[Source data]
* * * *

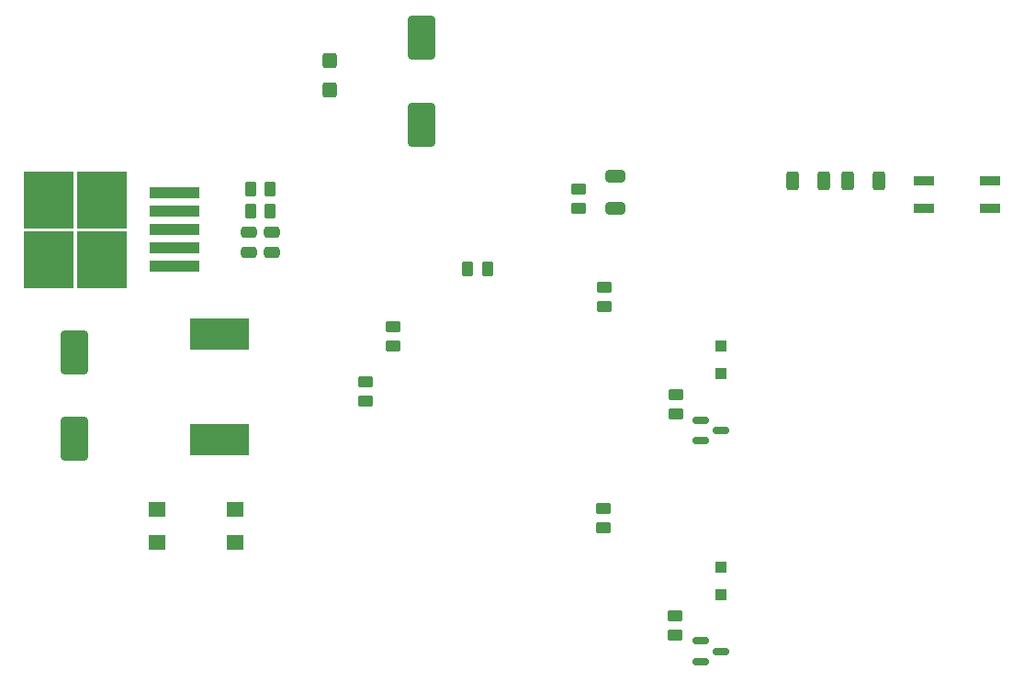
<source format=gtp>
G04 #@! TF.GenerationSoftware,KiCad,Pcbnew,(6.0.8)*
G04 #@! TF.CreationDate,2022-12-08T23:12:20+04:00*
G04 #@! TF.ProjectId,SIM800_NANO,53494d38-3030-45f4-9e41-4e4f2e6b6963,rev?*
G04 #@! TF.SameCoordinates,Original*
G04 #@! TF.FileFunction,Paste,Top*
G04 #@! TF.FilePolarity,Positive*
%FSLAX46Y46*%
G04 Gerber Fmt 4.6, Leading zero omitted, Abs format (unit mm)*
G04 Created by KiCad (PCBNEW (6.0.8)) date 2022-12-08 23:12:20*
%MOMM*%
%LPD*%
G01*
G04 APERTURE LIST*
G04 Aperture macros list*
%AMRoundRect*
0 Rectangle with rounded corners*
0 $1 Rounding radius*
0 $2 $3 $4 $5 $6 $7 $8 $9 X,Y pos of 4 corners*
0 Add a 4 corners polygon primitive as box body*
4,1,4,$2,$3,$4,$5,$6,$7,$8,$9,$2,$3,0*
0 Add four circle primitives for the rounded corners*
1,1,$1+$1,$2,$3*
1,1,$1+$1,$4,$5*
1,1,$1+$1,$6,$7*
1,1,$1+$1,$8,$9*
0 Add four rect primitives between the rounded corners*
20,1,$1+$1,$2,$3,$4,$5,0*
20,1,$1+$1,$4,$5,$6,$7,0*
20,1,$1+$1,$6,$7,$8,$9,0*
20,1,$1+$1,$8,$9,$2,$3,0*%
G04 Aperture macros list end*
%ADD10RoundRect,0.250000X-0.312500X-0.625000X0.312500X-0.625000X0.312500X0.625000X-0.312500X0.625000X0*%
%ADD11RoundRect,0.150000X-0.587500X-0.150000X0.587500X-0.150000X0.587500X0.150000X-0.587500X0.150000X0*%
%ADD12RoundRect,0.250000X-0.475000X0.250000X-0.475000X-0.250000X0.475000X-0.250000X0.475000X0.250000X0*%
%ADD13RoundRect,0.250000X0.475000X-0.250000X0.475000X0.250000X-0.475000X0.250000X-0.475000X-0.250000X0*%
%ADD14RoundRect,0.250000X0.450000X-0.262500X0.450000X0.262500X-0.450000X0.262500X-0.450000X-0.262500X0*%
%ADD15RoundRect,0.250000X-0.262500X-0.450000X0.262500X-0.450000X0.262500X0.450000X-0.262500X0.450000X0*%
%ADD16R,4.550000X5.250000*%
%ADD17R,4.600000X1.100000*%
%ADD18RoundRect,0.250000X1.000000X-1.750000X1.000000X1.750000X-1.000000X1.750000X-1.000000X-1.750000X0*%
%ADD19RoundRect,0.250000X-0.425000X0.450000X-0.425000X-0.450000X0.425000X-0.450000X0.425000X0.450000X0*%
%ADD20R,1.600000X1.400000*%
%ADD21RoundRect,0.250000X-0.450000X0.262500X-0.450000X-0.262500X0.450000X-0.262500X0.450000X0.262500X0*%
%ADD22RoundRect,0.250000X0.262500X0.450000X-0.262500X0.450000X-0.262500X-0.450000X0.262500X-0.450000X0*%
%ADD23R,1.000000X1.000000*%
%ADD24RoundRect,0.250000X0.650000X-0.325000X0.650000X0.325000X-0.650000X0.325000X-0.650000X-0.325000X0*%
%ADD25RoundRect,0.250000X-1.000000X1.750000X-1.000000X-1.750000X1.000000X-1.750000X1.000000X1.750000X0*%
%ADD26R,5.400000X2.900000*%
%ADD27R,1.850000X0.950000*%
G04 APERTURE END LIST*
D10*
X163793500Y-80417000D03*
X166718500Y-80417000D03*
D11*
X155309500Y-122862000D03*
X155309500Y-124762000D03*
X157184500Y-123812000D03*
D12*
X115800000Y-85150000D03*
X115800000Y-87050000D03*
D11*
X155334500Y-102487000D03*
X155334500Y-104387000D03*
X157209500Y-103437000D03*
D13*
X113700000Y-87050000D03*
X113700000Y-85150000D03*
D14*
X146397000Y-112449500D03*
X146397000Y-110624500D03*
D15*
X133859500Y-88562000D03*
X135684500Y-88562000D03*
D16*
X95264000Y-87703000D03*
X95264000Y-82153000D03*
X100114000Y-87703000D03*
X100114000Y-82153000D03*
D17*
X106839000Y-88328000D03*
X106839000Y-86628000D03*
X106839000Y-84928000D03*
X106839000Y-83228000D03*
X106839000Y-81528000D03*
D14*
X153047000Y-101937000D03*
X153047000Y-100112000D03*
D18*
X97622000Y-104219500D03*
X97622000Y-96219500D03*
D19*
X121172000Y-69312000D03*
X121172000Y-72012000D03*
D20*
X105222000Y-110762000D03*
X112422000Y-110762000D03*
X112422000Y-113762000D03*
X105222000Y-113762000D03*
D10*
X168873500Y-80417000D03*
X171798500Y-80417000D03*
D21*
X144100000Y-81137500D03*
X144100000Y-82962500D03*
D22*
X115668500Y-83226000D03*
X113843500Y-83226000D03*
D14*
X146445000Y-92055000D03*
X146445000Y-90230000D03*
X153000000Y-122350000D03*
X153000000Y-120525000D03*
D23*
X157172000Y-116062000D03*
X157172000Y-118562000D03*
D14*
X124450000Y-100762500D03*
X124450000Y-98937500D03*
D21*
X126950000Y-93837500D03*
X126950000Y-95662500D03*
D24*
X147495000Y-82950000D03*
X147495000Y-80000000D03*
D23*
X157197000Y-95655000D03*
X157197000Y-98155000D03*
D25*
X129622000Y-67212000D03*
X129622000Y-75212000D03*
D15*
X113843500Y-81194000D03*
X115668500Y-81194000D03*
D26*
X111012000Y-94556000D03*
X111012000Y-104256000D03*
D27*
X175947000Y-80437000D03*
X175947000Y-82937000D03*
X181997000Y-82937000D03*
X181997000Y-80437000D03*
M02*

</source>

* * * *

Within the records above, work out on how many lines the string "KiCad" appears, and give only that number.

**Output of the exercise**
2